Il 12 luglio le forze serbo-bosniache iniziano una serie di rastrellamenti che porteranno alla cattura di oltre diecimila musulmani: si tratta di uomini, donne e bambini, molti dei quali sono in cattive condizioni di salute per il lungo assedio e la mancanza di cibo e medicinali, che cercano di fuggire da Srebrenica per mettersi in salvo. Verranno divisi in gruppi, gli uomini separati dalle donne e dai bambini, portati in luoghi di esecuzione e poi sepolti in improvvisate fosse comuni. L'11 agosto del '95 il segretario di Stato americano Madeline Albright presenta al Consiglio di sicurezza dell'Onu una serie di immagini della ricognizione aerea che mostrano chiaramente i segni del massacro e della pulizia etnica. Immediatamente dopo l'esercito serbo-bosniaco conduce una vasta operazione di "cover-up" scavando le fosse con i bulldozer, estraendo i corpi che vengono smembrati e poi riseppelliti in almeno 70 siti sparsi nella Bosnia orientale. L'ultimo è stato scoperto nell'ottobre di quest'anno a Tomašica e si stima che contenga almeno mille cadaveri.

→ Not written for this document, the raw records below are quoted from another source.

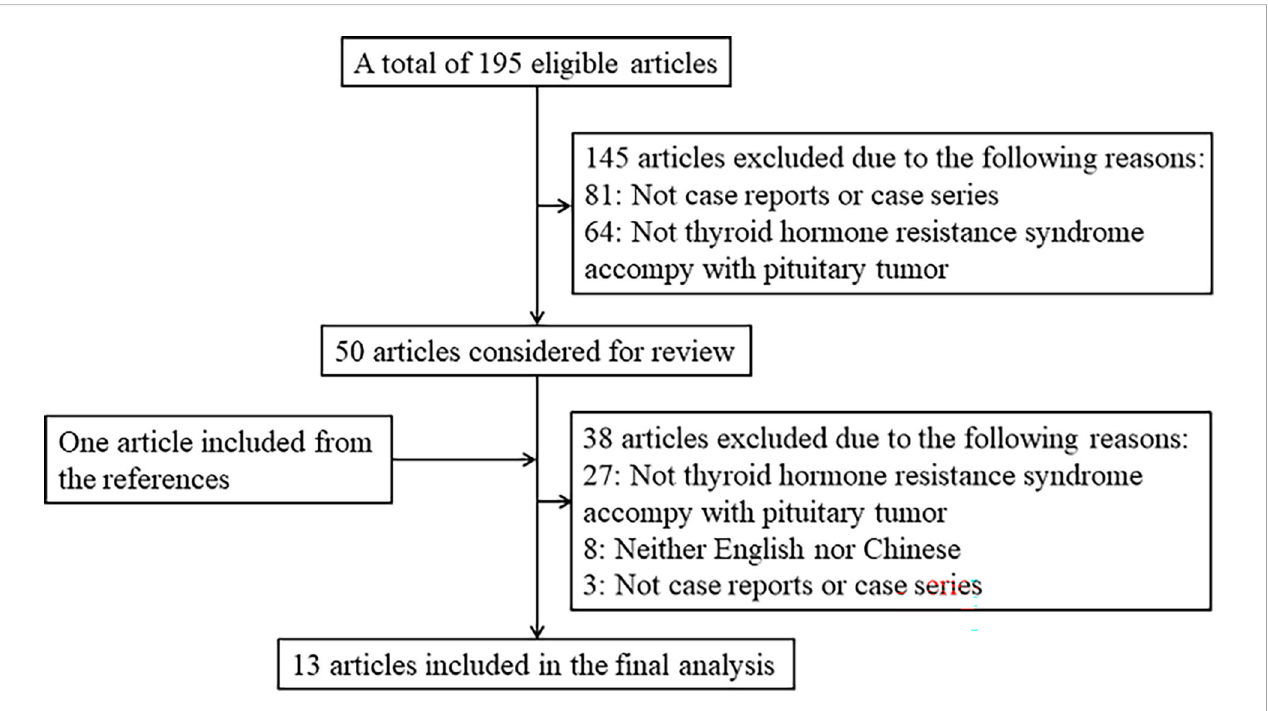
FIGURE 1 Literature review inclusion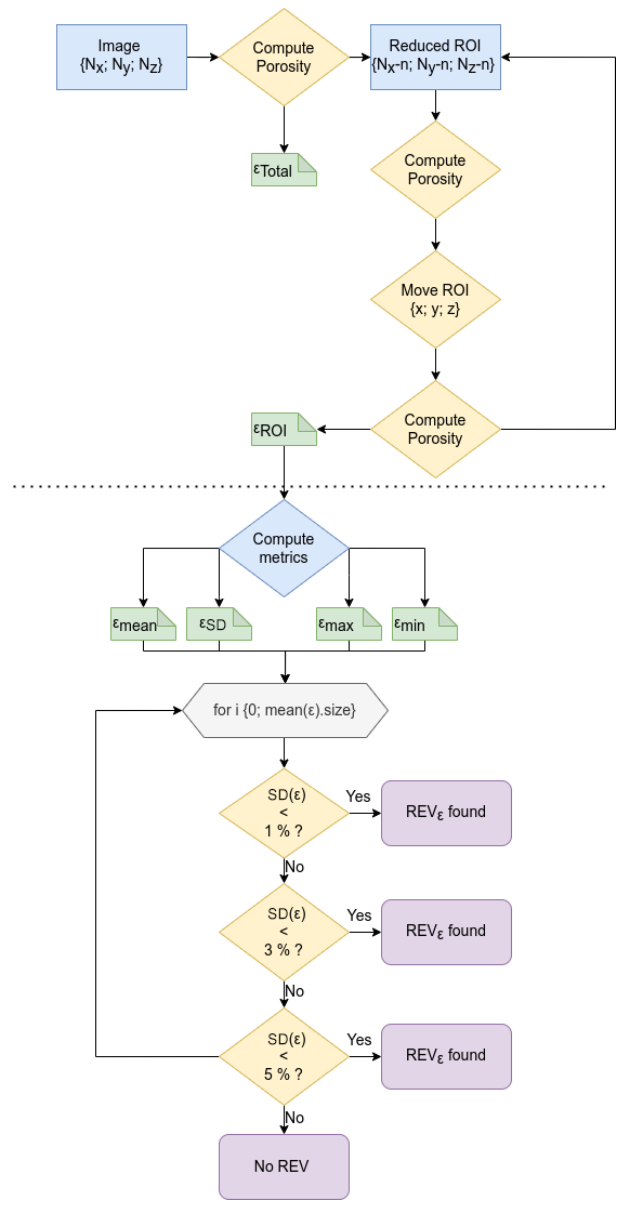
Figure 3. Flowchart of the representative elementary volume of porosity (REV ε ) from a binarized image. For each sample, three thresholds are tested (5%, 3% and 1% and standard deviation vari-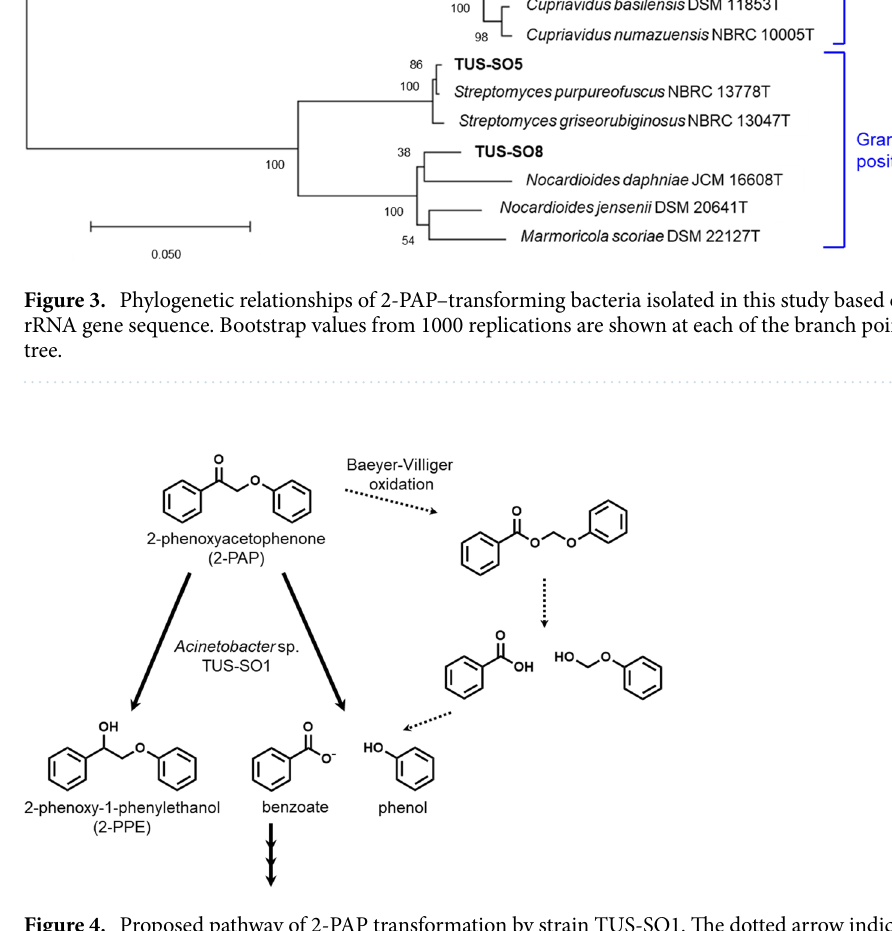
Figure 4. Proposed pathway of 2-PAP transformation by strain TUS-SO1. The dotted arrow indicates the reported chemical transformation pathway via Baeyer–Villiger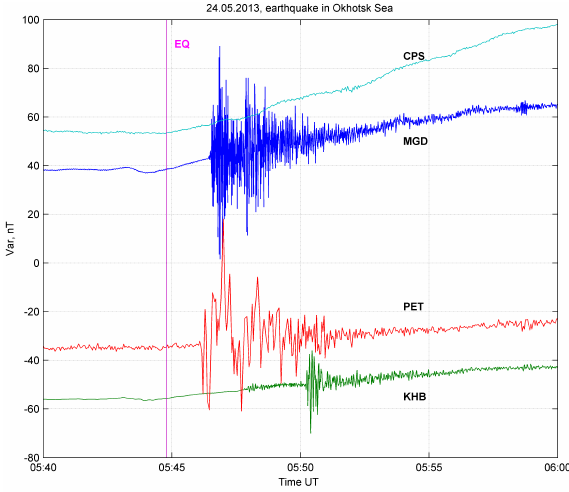
Figure 12. “Fictitious” variations of the magnetic field recorded by magnetometers with suspension system of measuring sensors: dIdD with scalar sensor in the coil system, FGE with fluxgate sensors and magnetometer Quartz-6 with Bobrov’s quartz sensors. Records obtained at CPS, MGS, PET and KHB observatories during a strong earthquake in the Okhotsk Sea on 24 May 2013 are shown. Vertical line EQ shows the earthquake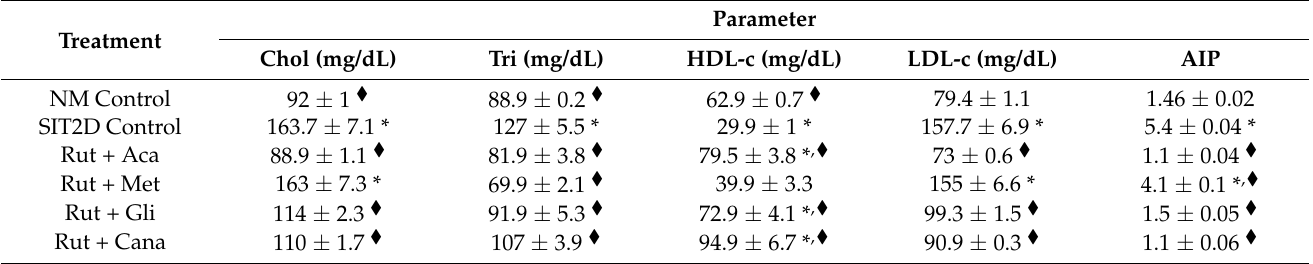
Table 4. Lipid profile values of groups treated with oral antidiabetic drugs in combination with rutin. Treatment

Bosnia's million bones, di Christian Jennings, cerca di ricostruire i motivi che hanno portato a questa disumana mattanza, ma soprattutto l'enorme sforzo per tentare di ridare a questi corpi un'identità. Nel 2000 infatti la Commissione internazionale per le persone scomparse (Icmp), che ha sede a Sarajevo, inizia una gigantesca opera di identificazione utilizzando le tecniche del Dna forense: i resti trovati nelle fosse sono stati catalogati osso per osso, analizzati in laboratorio e infine ricomposti. Ad oggi è stato possibile ricostruire l'identità di 6.850 individui sugli 8.100 scomparsi a Srebrenica. In molti casi i resti di una sola persona erano sparsi in quattro o cinque fosse molto distanti l'una dall'altra. Per portare a termine quella che viene considerata la più grande campagna di antropologia forense che si ricordi è stato necessario acquisire un elevatissimo numero di campioni biologici da persone in vita: a oggi i donatori sono 86.650, in genere si tratta di familiari delle vittime che hanno acconsentito a un prelievo di sangue. A sostenere fortemente questa raccolta di campioni è stata soprattutto l'Associazione delle madri di Srebrenica di cui è vicepresidente Kada Hotic, una musulmana bosniaca che ha perso il marito, un figlio, due fratelli e un cugino nei rastrellamenti del '95.
Il lungo lavoro dell'Icmp ha fornito solidi capi d'accusa per inchiodare i mandanti e gli esecutori della sanguinosa campagna di pulizia etnica di Srebrenica: Radovan Karadžic´ è stato arrestato a Sarajevo il 21 luglio del 2008, mentre il comandante delle forze serbo-bosniache, Ratko Mladic´ viene catturato il 26 maggio del 2011 a Lazarevo: entrambi sono stati estradati in Olanda e sono sotto processo per genocidio e crimini di guerra presso il Tribunale internazionale per la ex Jugoslavia.